Rheumatoid arthritis (RA) is a chronic debilitating disease affecting over 1% of Americans. Women are affected about 3 times more often than men. RA also constitutes a major health problem among the U.S. Veterans. The Veteran population is aging, and the number of women serving in the military is gradually increasing. In

addition, military personnel in combat zones are exposed to extreme stress and toxic substances in different forms. All these factors may directly or indirectly influence host immunity and induction/aggravation of RA. The pain, discomfort, lost working days, and disabilities caused by RA can adversely affect Veterans’ quality of life

in many ways, as well as impose heavy cost of healthcare and rehabilitation. Therefore, studies advancing new modalities of treatment of RA are highly relevant to the U.S. Veterans. Using the rat adjuvant-induced arthritis (AA) model of human RA, we developed a peptide-guided targeted liposomal drug delivery system for arthritis

therapy. For this purpose, we used a novel joint-homing peptide ART-2 to guide liposomes entrapping dexamethasone (DEX) to arthritic joints of rats.
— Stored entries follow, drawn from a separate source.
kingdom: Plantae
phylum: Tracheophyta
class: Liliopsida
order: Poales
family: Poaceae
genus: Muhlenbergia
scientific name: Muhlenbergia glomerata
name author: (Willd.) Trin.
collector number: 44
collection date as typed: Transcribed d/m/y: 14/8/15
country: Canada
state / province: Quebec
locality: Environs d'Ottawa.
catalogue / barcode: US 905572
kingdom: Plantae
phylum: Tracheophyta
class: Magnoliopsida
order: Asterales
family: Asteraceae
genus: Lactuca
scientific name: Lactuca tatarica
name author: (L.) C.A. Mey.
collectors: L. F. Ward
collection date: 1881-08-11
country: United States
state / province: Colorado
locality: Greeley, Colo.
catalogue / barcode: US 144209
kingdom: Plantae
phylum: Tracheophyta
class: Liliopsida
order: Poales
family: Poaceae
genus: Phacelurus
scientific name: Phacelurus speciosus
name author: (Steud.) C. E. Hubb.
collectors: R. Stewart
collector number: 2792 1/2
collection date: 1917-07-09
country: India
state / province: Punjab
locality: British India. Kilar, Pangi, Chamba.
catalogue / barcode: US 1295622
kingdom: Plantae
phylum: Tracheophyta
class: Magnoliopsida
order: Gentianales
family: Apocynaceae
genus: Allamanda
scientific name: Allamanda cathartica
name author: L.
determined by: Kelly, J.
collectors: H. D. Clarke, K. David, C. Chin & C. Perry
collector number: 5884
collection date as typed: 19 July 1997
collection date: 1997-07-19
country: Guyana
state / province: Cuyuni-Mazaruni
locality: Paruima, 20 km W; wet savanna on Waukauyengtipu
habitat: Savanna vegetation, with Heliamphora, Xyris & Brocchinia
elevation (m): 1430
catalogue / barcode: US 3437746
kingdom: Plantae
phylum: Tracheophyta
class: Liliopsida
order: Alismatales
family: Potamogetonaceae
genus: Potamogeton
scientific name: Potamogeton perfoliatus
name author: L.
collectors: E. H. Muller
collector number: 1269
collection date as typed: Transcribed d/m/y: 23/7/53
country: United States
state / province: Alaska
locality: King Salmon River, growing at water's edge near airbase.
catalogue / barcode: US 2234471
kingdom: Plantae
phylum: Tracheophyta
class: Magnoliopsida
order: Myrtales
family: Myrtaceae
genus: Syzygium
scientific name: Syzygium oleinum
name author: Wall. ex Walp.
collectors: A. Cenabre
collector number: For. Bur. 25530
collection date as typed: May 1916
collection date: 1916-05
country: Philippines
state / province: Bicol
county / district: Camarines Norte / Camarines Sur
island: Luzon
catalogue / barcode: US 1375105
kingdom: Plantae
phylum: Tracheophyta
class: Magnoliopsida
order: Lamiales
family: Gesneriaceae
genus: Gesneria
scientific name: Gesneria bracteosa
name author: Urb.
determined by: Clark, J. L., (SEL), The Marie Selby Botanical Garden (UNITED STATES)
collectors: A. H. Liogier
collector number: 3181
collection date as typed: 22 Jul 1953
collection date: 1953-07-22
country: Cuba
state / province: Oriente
Peptide-guided liposomal DEX was more effective in suppressing arthritis in rats than untargeted liposomal drug or free drug. Importantly, the increased efficacy of

the ART-2 liposomal group was not associated with concurrent increase in systemic toxicity. Thus, peptide- guided liposomal drug delivery improved the therapeutic profile (benefit/risk ratio) of DEX over the other two modalities. However, unlike inbred rats (used in the rat AA model), which are genetically homogeneous (same)

and generate immune response mainly to heat-shock protein 65 (Hsp65), RA patients have diverse genetic make-up and generate immune response to both Hsp65 and type II collagen (CII). Therefore, we need to validate our current findings from the rat AA model in an independent second model, the mouse collagen-

induced arthritis (CIA) model, which differs in genetics and certain disease parameters from the AA model. This validation will be the first step to de-risk the translational application of this technology to RA patients before undertaking further development and evaluation to meet the criteria of an investigational new drug (IND)

for the FDA. This is significant because the Veterans Affairs (VA) has filed a non-provisional patent on the use of peptide ART-2 for arthritis therapy with the U.S. Patent and Trademark Office. The AA and CIA models of arthritis share some (but not all) features with human RA, but they also differ in a few critical characteristics:

1) unlike Lewis rats (RT-1l), inbred wild type mice do not develop AA; 2) the predominant target of the T cells/antibodies is CII in CIA, but Hsp65 in AA; 3) antibodies are pathogenic in CIA, but either show no effect or are protective in AA; and 4) drug metabolism is different in rats and mice. We will use two CIA models: wild

type DBA/1 (H-2q) mice and “humanized” mice (H-2b) expressing HLA-DR4, one of the disease-susceptibility genes for RA. [We will test methotrexate (MTX), the gold-standard for RA. We have successfully prepared liposomes entrapping MTX, and pilot testing in the parent rat arthritis model (AA) showed that MTX

entrapped in liposomes is biologically active and effective in suppressing arthritis. Recently, we have completed setting-up of the CIA model in our laboratory to validate the above findings from AA model.] The specific aims of our study in CIA model based on peptide ART-2 and methotrexate (MTX) are: Aim 1: (a) To

validate the preferential in-vivo homing of systemically administered peptide ART-2-displaying liposomes entrapping a near-infrared dye (Cyanine 7) to arthritic joints of mice with CIA; and (b) To examine the pharmacokinetic and pharmacodynamic aspects of liposomal MTX delivery in mice having CIA. Aim 2: (a) To

validate the comparative efficacy of MTX delivery via peptide ART-2-displaying liposomes, control liposomes, and free drug in suppressing arthritis in CIA mice; and (b) To determine the relative multiorgan toxicity of these three drug delivery modalities to assess their comparative therapeutic efficacy/toxicity profiles. We believe that

with appropriate validation, this technology can be adapted and further refined for use in Veterans with RA.